▸ GIVEN PROBLEM A: Transcribe everything in the Spark commit email from "Closes #34687 from" down to "insertions(+), 80 deletions(-)".

** start SOURCE TEXT **

You are viewing a plain text version of this content. The canonical link for it is here.
Posted to commits@spark.apache.org by gu...@apache.org on 2021/11/23 09:53:40 UTC

[spark] branch master updated: [SPARK-36231][PYTHON] Support arithmetic operations of decimal(nan) series

This is an automated email from the ASF dual-hosted git repository.

gurwls223 pushed a commit to branch master
in repository https://gitbox.apache.org/repos/asf/spark.git


The following commit(s) were added to refs/heads/master by this push:
     new 3235edb  [SPARK-36231][PYTHON] Support arithmetic operations of decimal(nan) series
3235edb is described below

commit 3235edbc31c9a4c487c5fe18f646191b91df83b8
Author: Yikun Jiang <yi...@gmail.com>
AuthorDate: Tue Nov 23 18:52:45 2021 +0900

    [SPARK-36231][PYTHON] Support arithmetic operations of decimal(nan) series
    
    ### What changes were proposed in this pull request?
    This patch has changes as below to follow the pandas behavior:
    - **Add nan value process in _non_fractional_astype**: Follow the pandas [to_string](https://github.com/pandas-dev/pandas/blob/0a9f9eed3e3eb7d5fa23cbc588e78b9bef915a89/pandas/core/series.py#L1486) covert method, it should be `"NaN"` rather than `str(np.nan)`(`"nan"`), which is covered by `self.assert_eq(pser.astype(str), psser.astype(str))`.
    - **Add null value process in rpow**, which is covered by `def test_rpow(self)`
    - **Add index_ops.hasnans in `astype`**, which is covered by `test_astype`.
    
    This patch also move `numeric_w_nan_pdf` into `numeric_pdf`, that means all float_nan/decimal_nan separated test case have been cleaned up and merged into numeric test.
    
    ### Why are the changes needed?
    Follow the pandas behavior
    
    ### Does this PR introduce _any_ user-facing change?
    Yes, correct the null value result to follow the pandas behavior
    
    ### How was this patch tested?
    1. ut to cover all changes
    2. Passed all python test case with pandas v1.1.x
    3. Passed all python test case with pandas v1.2.x
    
    Closes #34687 from Yikun/SPARK-36337-skip.
    
    Authored-by: Yikun Jiang <yi...@gmail.com>
    Signed-off-by: Hyukjin Kwon <gu...@apache.org>
---
 python/pyspark/pandas/data_type_ops/num_ops.py     | 23 ++++++++-
 .../pandas/tests/data_type_ops/test_num_ops.py     | 56 ++++++++-------------
 .../pandas/tests/data_type_ops/testing_utils.py    | 57 ++++++----------------
 3 files changed, 56 insertions(+), 80 deletions(-)

diff --git a/python/pyspark/pandas/data_type_ops/num_ops.py b/python/pyspark/pandas/data_type_ops/num_ops.py
index 3e74664..e08d6e9 100644
--- a/python/pyspark/pandas/data_type_ops/num_ops.py
+++ b/python/pyspark/pandas/data_type_ops/num_ops.py
@@ -55,7 +55,7 @@ def _non_fractional_astype(
     elif isinstance(spark_type, BooleanType):
         return _as_bool_type(index_ops, dtype)

** end SOURCE TEXT **
** start DATA SHOWN **

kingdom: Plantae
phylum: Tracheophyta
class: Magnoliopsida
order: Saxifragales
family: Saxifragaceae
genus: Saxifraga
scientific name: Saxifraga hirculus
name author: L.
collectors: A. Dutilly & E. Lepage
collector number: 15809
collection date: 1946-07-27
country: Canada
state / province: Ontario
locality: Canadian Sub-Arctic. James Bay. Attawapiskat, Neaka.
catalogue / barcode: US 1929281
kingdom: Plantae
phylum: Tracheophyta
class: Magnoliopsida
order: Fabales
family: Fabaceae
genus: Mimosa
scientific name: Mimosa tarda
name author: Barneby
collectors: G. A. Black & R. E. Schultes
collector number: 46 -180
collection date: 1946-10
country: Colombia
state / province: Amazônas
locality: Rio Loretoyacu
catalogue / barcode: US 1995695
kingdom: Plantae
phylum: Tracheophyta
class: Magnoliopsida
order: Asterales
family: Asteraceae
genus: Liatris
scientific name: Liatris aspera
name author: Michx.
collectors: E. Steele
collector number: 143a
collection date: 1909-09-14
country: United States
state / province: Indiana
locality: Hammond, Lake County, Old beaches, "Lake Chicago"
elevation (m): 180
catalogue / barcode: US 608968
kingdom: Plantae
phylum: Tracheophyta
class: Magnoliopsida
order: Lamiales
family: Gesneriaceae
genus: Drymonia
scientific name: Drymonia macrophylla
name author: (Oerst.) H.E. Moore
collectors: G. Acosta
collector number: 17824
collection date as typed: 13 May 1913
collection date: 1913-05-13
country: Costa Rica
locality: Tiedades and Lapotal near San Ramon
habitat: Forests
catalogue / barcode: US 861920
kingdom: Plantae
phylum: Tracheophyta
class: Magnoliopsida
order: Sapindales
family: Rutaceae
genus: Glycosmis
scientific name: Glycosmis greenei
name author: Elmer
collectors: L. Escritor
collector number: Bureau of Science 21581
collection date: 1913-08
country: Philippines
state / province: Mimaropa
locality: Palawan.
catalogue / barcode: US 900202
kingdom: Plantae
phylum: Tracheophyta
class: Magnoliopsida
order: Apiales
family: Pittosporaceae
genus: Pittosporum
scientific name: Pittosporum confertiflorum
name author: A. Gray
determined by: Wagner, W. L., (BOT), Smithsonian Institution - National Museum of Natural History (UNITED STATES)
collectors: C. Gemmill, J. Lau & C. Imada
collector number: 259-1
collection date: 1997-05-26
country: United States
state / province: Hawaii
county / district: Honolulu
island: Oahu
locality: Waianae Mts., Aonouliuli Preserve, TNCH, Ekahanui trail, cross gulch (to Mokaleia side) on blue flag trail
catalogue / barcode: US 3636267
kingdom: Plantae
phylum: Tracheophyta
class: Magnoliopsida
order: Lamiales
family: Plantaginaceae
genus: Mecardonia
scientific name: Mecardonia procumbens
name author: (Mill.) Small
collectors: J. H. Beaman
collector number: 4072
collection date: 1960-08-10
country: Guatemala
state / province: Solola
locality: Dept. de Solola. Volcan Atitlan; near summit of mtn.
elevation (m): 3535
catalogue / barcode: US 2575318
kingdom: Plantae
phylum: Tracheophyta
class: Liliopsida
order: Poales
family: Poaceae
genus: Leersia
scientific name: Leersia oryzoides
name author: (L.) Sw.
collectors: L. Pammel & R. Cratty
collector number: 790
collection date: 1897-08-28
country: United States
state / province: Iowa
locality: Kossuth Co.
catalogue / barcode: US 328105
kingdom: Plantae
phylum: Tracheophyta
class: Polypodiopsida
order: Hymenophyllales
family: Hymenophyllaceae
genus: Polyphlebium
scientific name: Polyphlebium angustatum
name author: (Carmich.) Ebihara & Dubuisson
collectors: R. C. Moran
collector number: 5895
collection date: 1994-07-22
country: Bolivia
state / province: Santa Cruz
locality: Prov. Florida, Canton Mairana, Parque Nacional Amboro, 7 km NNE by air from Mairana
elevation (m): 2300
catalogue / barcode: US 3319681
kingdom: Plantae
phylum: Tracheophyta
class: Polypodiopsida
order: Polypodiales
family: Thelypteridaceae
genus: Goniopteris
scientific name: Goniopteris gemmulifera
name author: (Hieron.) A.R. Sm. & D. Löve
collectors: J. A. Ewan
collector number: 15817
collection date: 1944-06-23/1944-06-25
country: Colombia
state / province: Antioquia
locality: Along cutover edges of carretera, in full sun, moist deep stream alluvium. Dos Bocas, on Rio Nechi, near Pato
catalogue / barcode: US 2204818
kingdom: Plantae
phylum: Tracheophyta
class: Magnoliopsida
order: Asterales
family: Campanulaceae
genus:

** end DATA SHOWN **

▸ GIVEN PROBLEM B: Restate word for word everything from the start of the listing down to the line containing "state / province: Ontario", including that line.

▸ WORKED ANSWER A:
Closes #34687 from Yikun/SPARK-36337-skip.
    
    Authored-by: Yikun Jiang <yi...@gmail.com>
    Signed-off-by: Hyukjin Kwon <gu...@apache.org>
---
 python/pyspark/pandas/data_type_ops/num_ops.py     | 23 ++++++++-
 .../pandas/tests/data_type_ops/test_num_ops.py     | 56 ++++++++-------------
 .../pandas/tests/data_type_ops/testing_utils.py    | 57 ++++++----------------
 3 files changed, 56 insertions(+), 80 deletions(-)

▸ WORKED ANSWER B:
kingdom: Plantae
phylum: Tracheophyta
class: Magnoliopsida
order: Saxifragales
family: Saxifragaceae
genus: Saxifraga
scientific name: Saxifraga hirculus
name author: L.
collectors: A. Dutilly & E. Lepage
collector number: 15809
collection date: 1946-07-27
country: Canada
state / province: Ontario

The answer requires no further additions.